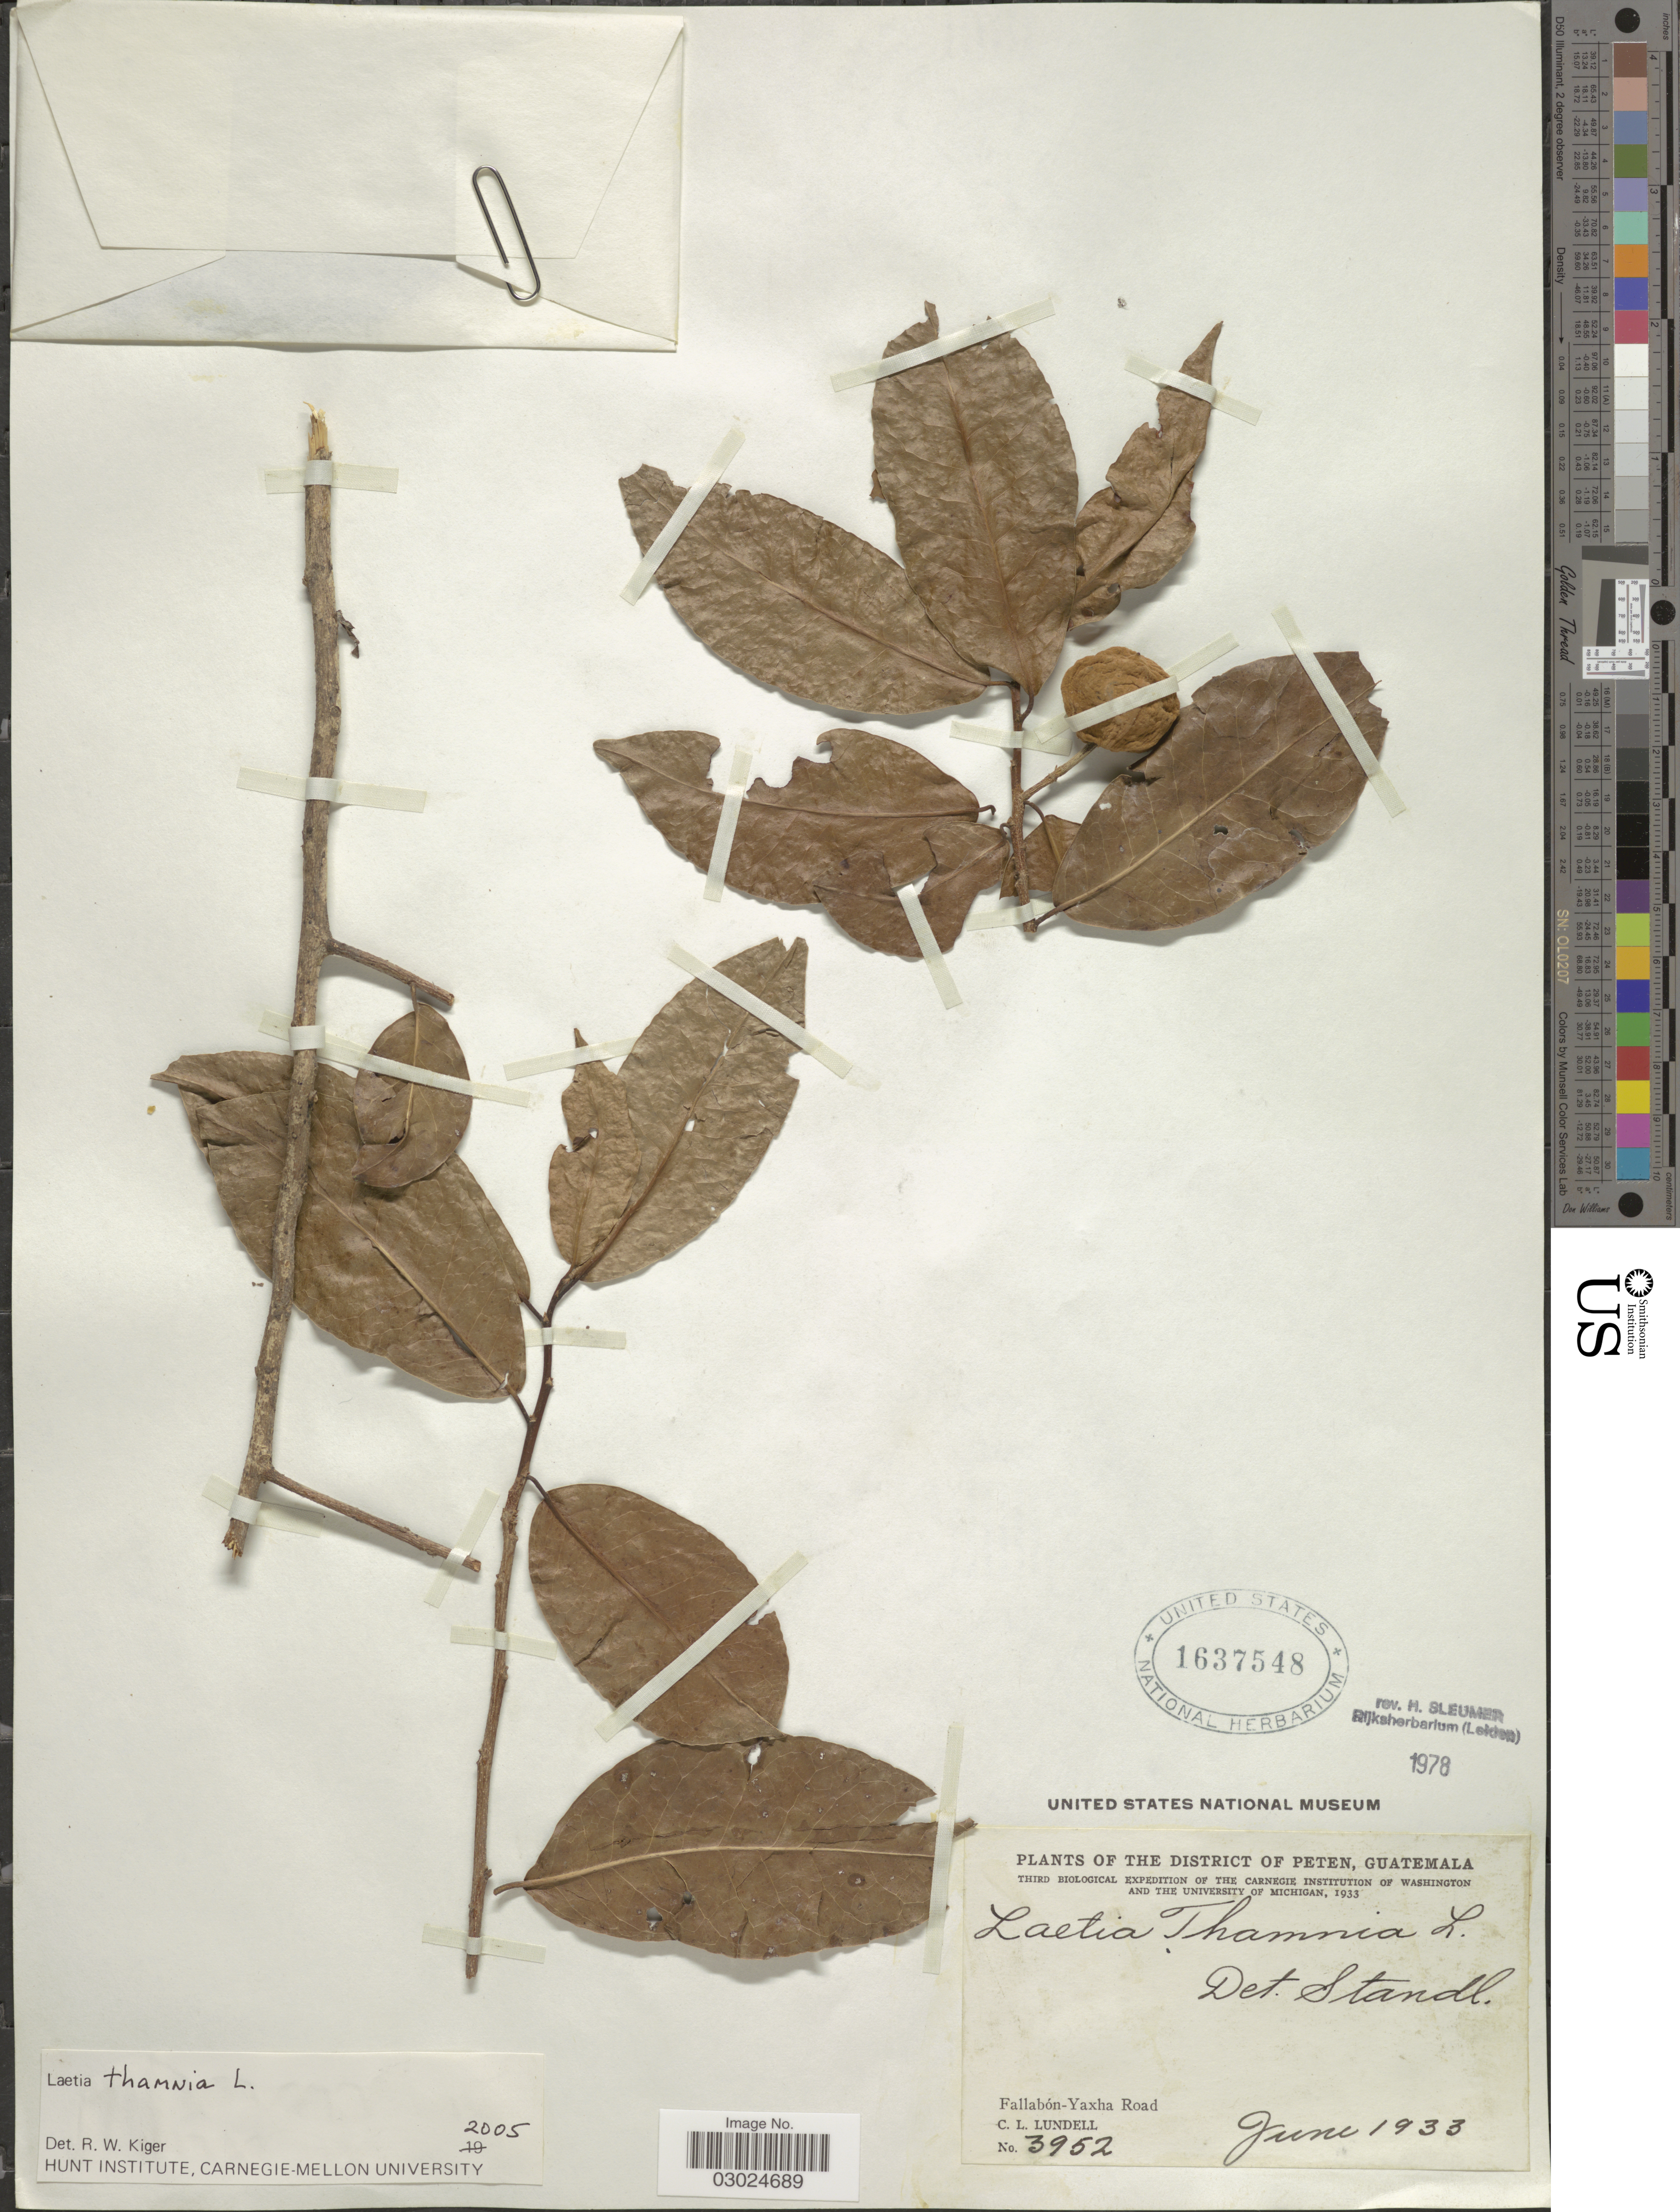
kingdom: Plantae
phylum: Tracheophyta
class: Magnoliopsida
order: Malpighiales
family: Salicaceae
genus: Laetia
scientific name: Laetia thamnia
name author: L.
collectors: C. L. Lundell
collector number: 3952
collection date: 1933-06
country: Guatemala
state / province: El Petén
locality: The District of Peten, Fallabón, Yaxha Road.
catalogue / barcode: US 1637548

- - -

* **What you need to do**
Rename "collection date" to "date collected" throughout the records and write them out again with nothing else altered, omitting the pictures.

* **Written solution**
kingdom: Plantae
phylum: Tracheophyta
class: Magnoliopsida
order: Malpighiales
family: Salicaceae
genus: Laetia
scientific name: Laetia thamnia
name author: L.
collectors: C. L. Lundell
collector number: 3952
date collected: 1933-06
country: Guatemala
state / province: El Petén
locality: The District of Peten, Fallabón, Yaxha Road.
catalogue / barcode: US 1637548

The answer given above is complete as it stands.